Barbara Tuchman, "The March of Folly"

The utterly shameful — and, for some of us, literally deadly — failure of Utah's political leaders to fashion their own workable version of the federal Affordable Care Act is clearly the result of leaders who will not, or cannot, lead.

A governor who can write a Medicaid alternative but not sell it to a Legislature overwhelmingly dominated by members of his own Republican Party.

A House speaker who craves nothing more than multiple layers of political cover to obscure the fact that his caucus is more beholden to Koch Brothers propaganda than to the better angels of their own constituents' nature.

A Senate leadership made up of the only grown-ups in the room, who are still unable to help others see both the humanity and the economic benefits of their plans.

It is understandable that Gov. Gary Herbert, having twice run into the brick wall of House recalcitrance to approve either his Healthy Utah plan or its tweaked alternative, Utah Access Plus, has apparently thrown up his hands and passed the buck to the Legislature. Understandable, but not helpful.

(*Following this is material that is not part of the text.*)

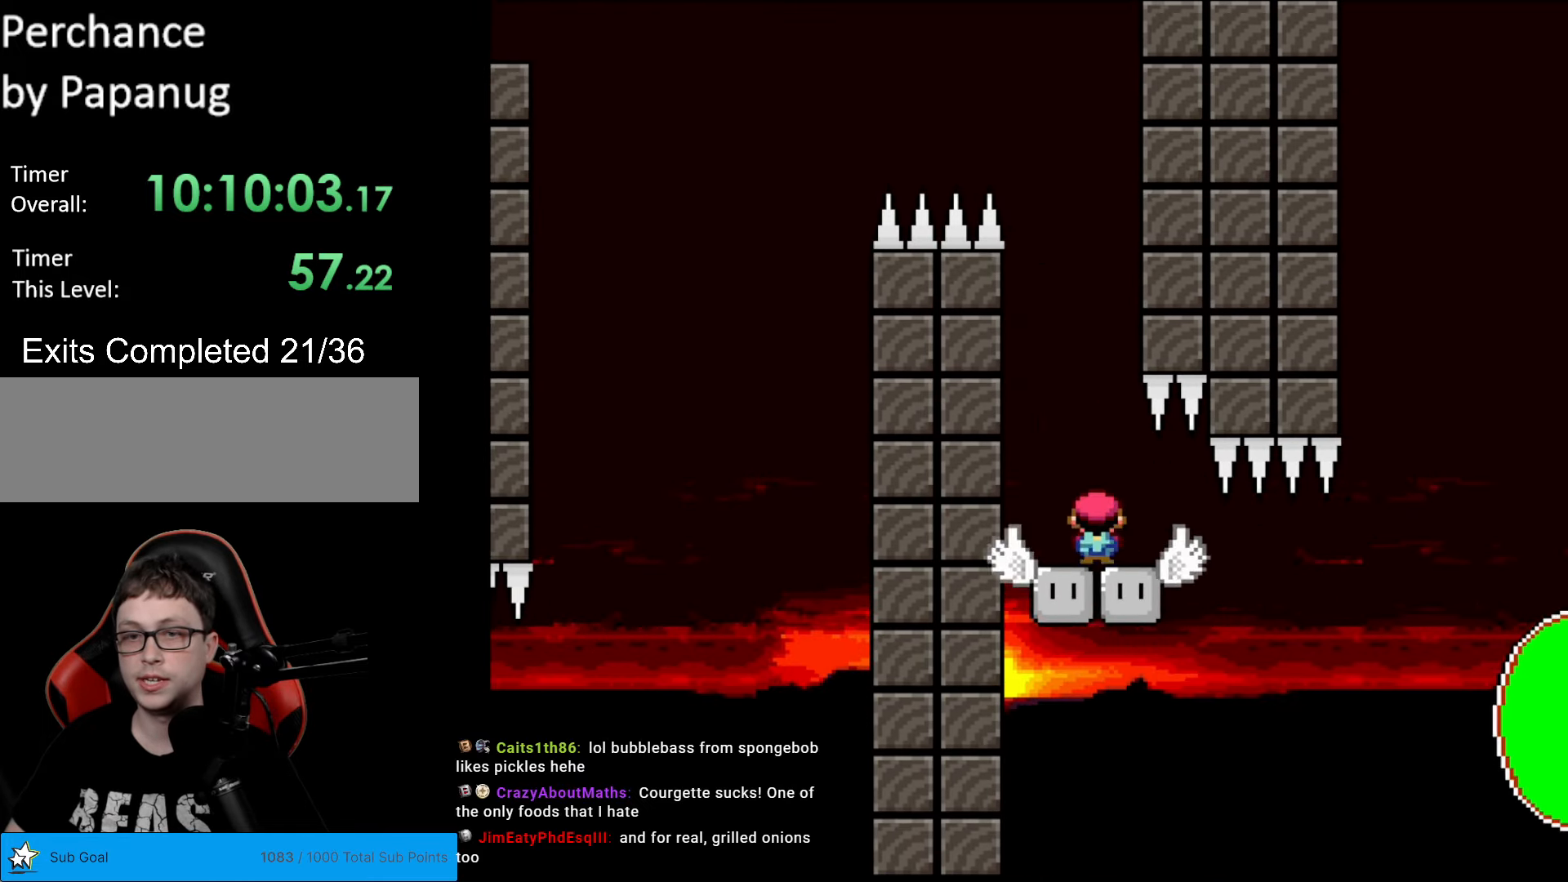
{"buttons": ["A", "X", "DPAD_RIGHT"], "events": [[35, "A", "down"], [140, "DPAD_LEFT", "up"], [280, "DPAD_RIGHT", "down"], [315, "A", "up"], [367, "A", "down"]]}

Of course, Herbert is also the "leader" who, in apparent panic mode over a pending challenge from his right flank, moved to cancel several state contracts with Planned Parenthood based on fraudulent videos involving people who have nothing to do with the local chapter or its essential activities. (That move has been blocked, at least temporarily, by a federal judge who found reason to suspect Herbert was acting politically rather than reasonably.)

House Speaker Greg Hughes, meanwhile, has proven to be the John Boehner of Utah, unable to lead his chamber to do anything resembling governing and blaming his members, the federal government, the state's medical establishment, everyone but himself, for the House's colossal collapse.

After the failure of Healthy Utah in the last session of the Legislature, Herbert, Hughes and the rest of the so-called Gang of Six leaders concocted a new plan, Utah Access Plus, which differed from Healthy Utah mostly in that it expected the medical establishment to carry much of the state's cost. But, instead of carrying the day, Access Plus was barely considered by the GOP House caucus and died a quick death.

In the short run, only a handful of the many Utahns who still lack the kind of health care access that even the poorest citizens of civilized nations have long taken for granted are likely to be helped by a thin gruel of reform called — in a case of false advertising blatant enough to warrant the attention of the Federal Trade Commission — Utah Cares.

In the long term, the best hope for the people of Utah to have a state government that serves them, that hears them, that values them at all, is to fully implement and stand by the electoral reforms created in response to the Count My Vote initiative.

Those reforms, which will open the Republican nominating process to the whole of the party's electorate rather than just the right-wing true believers who have long dominated the caucus and convention system, are our best hope of electing legislators and governors who have the legitimacy to really govern, as well as a level of decency that reflects the populace as a whole, not the heartlessness of our current power structure.